Далека от больших населенных пунктов эта колхозная деревня, жители ее не считают спасение еврейских детей чем-то особенным. В доме Марии Максимовны собирается близкая родня. На столе — обед; кроме украинского борща есть тут и мясо. Неспокойно сердце Марии Максимовны, когда вспоминает она погибших сестер. Хозяйка достает бутылку самогона, разливает по стаканам мутную жидкость. Заставляют выпить по глотку и брата с сестрой — помянуть невинно убиенных. Таков обычай.
Глаза Сарки снова наполняются слезами; слезы текут по щекам, капают в миску с борщом. Солон борщ от Саркиных слез. Лейбка не плачет — не к лицу это мужчине и партизану. Он внимательно прислушивается к беседе, где раз за разом упоминается имя полицая Ивана Панасенко. Лейбл сжимает кулаки. Таких полицаев партизаны уничтожали безжалостно.

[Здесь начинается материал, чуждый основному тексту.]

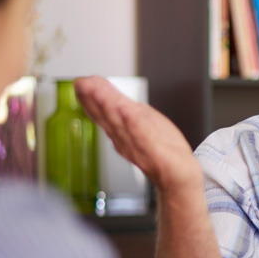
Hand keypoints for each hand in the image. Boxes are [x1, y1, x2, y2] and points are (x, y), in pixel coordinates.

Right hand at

— Где он теперь, этот Панасенко?
Панасенко схвачен и сидит в тюрьме в Липовой Долине. Он еще получит по заслугам. Мария Максимовна осушает еще один стакан самогона. Приносят новую бутылку — таков обычай. Люди пьют, поминают сестер Гинцбург. Сарка целует спасенных сестричек. Как они выросли за эти два года! Девочки, не узнавшие ее поначалу, теперь уже и узнали, и признали. В углу молчит швейная машинка. Она и не упомнит, когда еще собиралась в доме Марии Максимовны такая большая компания.
Четверых детей Гинцбургов ведут на деревенское кладбище. Мария Максимовна показывает им просевший холмик на могиле двух сестер. Одна застрелена, другая повесилась. Молча стоят захмелевшие люди вокруг холмика, торчащего в отдалении от других могил. Дети бывшего кладбищенского габая города Гадяча срывают несколько полевых цветов и кладут их на могилу.
Назавтра Гинцбурги и корова возвращаются в Гадяч. В доме радость, смешанная со скорбью. Из двенадцати членов семейства погибли четверо: глава семьи Арон, а также дети — Шимон, Хася и Хана.
Долго не было вестей и от старшего сына Нахмана, воевавшего в армии. Не было, а когда пришла, то лучше бы не приходила: «Нахман Аронович Гинцбург пал смертью храбрых в бою за Родину».
Ципа-Лея и Голда заняты с утра до вечера: не так-то просто управиться с такой оравой. Корова тоже требует ухода. Отец семейства Иосиф, да продлятся его дни, много часов проводит на ногах и по возвращении домой нуждается в обеде и отдыхе. Покойная мать Хая-Сара приучила его к хорошему питанию.
В общем, дел хватает. Первого октября начались занятия в школе. Ривочке туда еще рано, а остальным Гинцбургам — в самый раз. Митрофан Петрович Гавриленко тоже вернулся к гражданской жизни. Через несколько дней откроет свои двери и вельбовская школа. Взрослые и старшеклассники уже ремонтируют парты, штукатурят и белят стены, моют полы. Гавриленко и его выдающийся кадык управляют работами.
Соломон Фейгин несколько дней пробыл в освобожденном Гадяче, а затем был заново мобилизован. Бабушка Песя хотя и сильно ослабла в лесу, но выжила и вернулась домой. Да, снова заметно движение возле дома Фейгиных в Садовом переулке. Старая Песя, собравшись с силами, взялась за восстановление своего домашнего очага. Ей есть о ком позаботиться: под ёе материнской опекой сейчас Соломон, Вениамин и Янкл Левитин. Да, Песя не забыла обещания, данного Ехезкелю. Его жена Мириам и дочь Лия погибли, но сын Янкл остался в живых, и Песя взяла подростка в свою семью.
Перед приходом немцев Хаим-Яков зарыл в подвале сверток с деньгами и ценностями. Теперь эти средства пошли на ремонт, на дрова, на запас картофеля и овощей. Из дома все было расхищено, не осталось ни мебели, ни посуды, ни одежды, ни белья. Пришла Даша с Айзеком на руках — теперь его зовут Эдик. Мальчику всего два года, и он мало что понимает в происходящих вокруг переменах. Матерью ему стала Даша, а отца он не знал вовсе.